Kementerian Ketenagakerjaan meminta agar pengusaha untuk menghindari pemutusan hubungan kerja atau PHK. Dirjen PHI dan Jamsos Kemnaker, Indah Anggoro Putri, mengatakan seharusnya ada berbagai langkah yang bisa diambil perusahaan untuk menghindari efisiensi pekerja.
"PHK merupakan jalan paling akhir bila suatu hubungan kerja antara pengusaha dengan pekerja tidak lagi dapat dipertahankan. Karena sebagai jalan paling akhir, maka semua pihak harus berupaya agar tidak terjadi PHK," ujarnya, Kamis (24/11).
Putri mengatakan bahwa secara umumnya PHK dilakukan sebagai respon perusahaan akibat adanya perubahan ekonomi global yang menuntut perusahaan melakukan penyesuaian atas bisnisnya dan efisiensi terhadap pekerjanya. Menurut Putri, seharusnya ada berbagai langkah yang bisa diambil perusahaan untuk menghindari efisiensi pekerja atau PHK.
Tiga langkah tersebut yakni mengurangi fasilitas pekerja tingkat manajerial, penyesuaian shift dan jam kerja, dan pembatasan kerja lembur. "Keseluruhannya itu harus didiskusikan dan dimusyawarahkan secara bipartit baik pelaksanaan maupun jangka waktunya," ujarnya.
Jika PHK tidak dapat dihindarkan, Ia mengingatkan agar kebijakan itu dilakukan sesuai dengan peraturan perundang-undangan, baik secara prosedur maupun hak-hak yang seharusnya diberikan kepada pekerja.
"Berkaitan dengan hal ini, kami akan lakukan pembinaan terlebih dahulu sampai prosedur yang dilakukan benar-benar telah dilaksanakan sesuai aturan," ujarnya.
Sementara itu, Putri mengatakan untuk pekerja/buruh yang terkena PHK terdapat beberapa bentuk pelindungan diantaranya yaitu, hak atas akibat PHK berupa uang pesangon, uang penghargaan masa kerja, dan uang penggantian hak sesuai perat peraturan perundang-undangan.
Tak hanya itu, juga terdapat manfaat Jaminan Kehilangan Pekerjaan atau JKP yang berupa uang tunai, akses informasi pasar kerja, dan pelatihan kerja. Serta manfaat Jaminan Hari Tua atau JHT dalam bentuk uang tunai.
Selain itu, pemerintah juga telah menyediakan program bantalan sosial lainnya seperti manfaat Kartu Prakerja. Pemerintah juga tengah menggodok sejumlah opsi kebijakan yang mendukung resiliensi industri dalam negeri untuk menghadapi gejolak ekonomi global.

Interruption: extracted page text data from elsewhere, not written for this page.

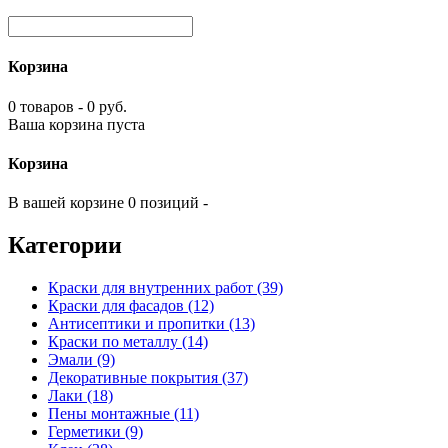
Корзина
0 товаров - 0 руб.
Ваша корзина пуста
Корзина
В вашей корзине 0 позиций -
Категории
Краски для внутренних работ (39)
Краски для фасадов (12)
Антисептики и пропитки (13)
Краски по металлу (14)
Эмали (9)
Декоративные покрытия (37)
Лаки (18)
Пены монтажные (11)
Герметики (9)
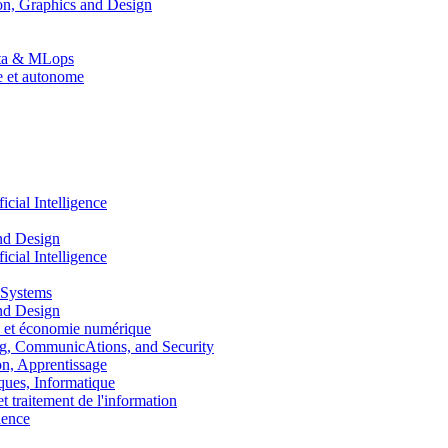
n, Graphics and Design
Data & MLops
le et autonome
ial Intelligence
nd Design
ial Intelligence
 Systems
nd Design
 et économie numérique
, CommunicAtions, and Security
, Apprentissage
ues, Informatique
traitement de l'information
ence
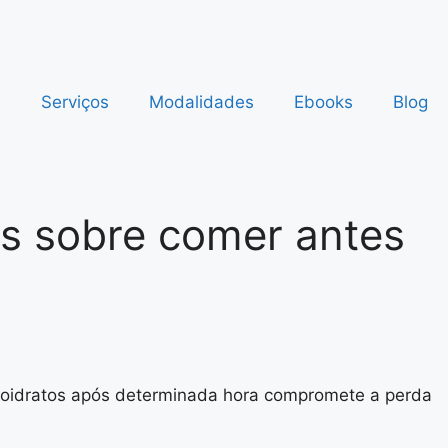
s
Serviços
Modalidades
Ebooks
Blog
es sobre comer antes
arboidratos após determinada hora compromete a perda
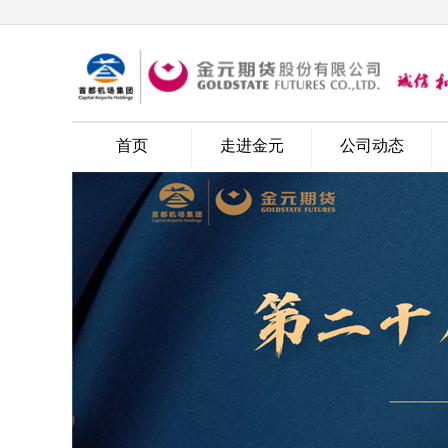
问卷调查
首页
走进金元
公司动态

Menurut data Kementerian Ketenagakerjaan, selama periode Januari-September 2022 ada sekitar 10 ribu orang yang terkena pemutusan hubungan kerja (PHK) di Indonesia.
Selama periode tersebut pemecatan paling banyak terjadi di Banten, dengan jumlah korban PHK 3,7 ribu orang. Di urutan selanjutnya ada DKI Jakarta, Jawa Timur, Kalimantan Selatan, dan Kepulauan Riau dengan rincian seperti terlihat pada grafik.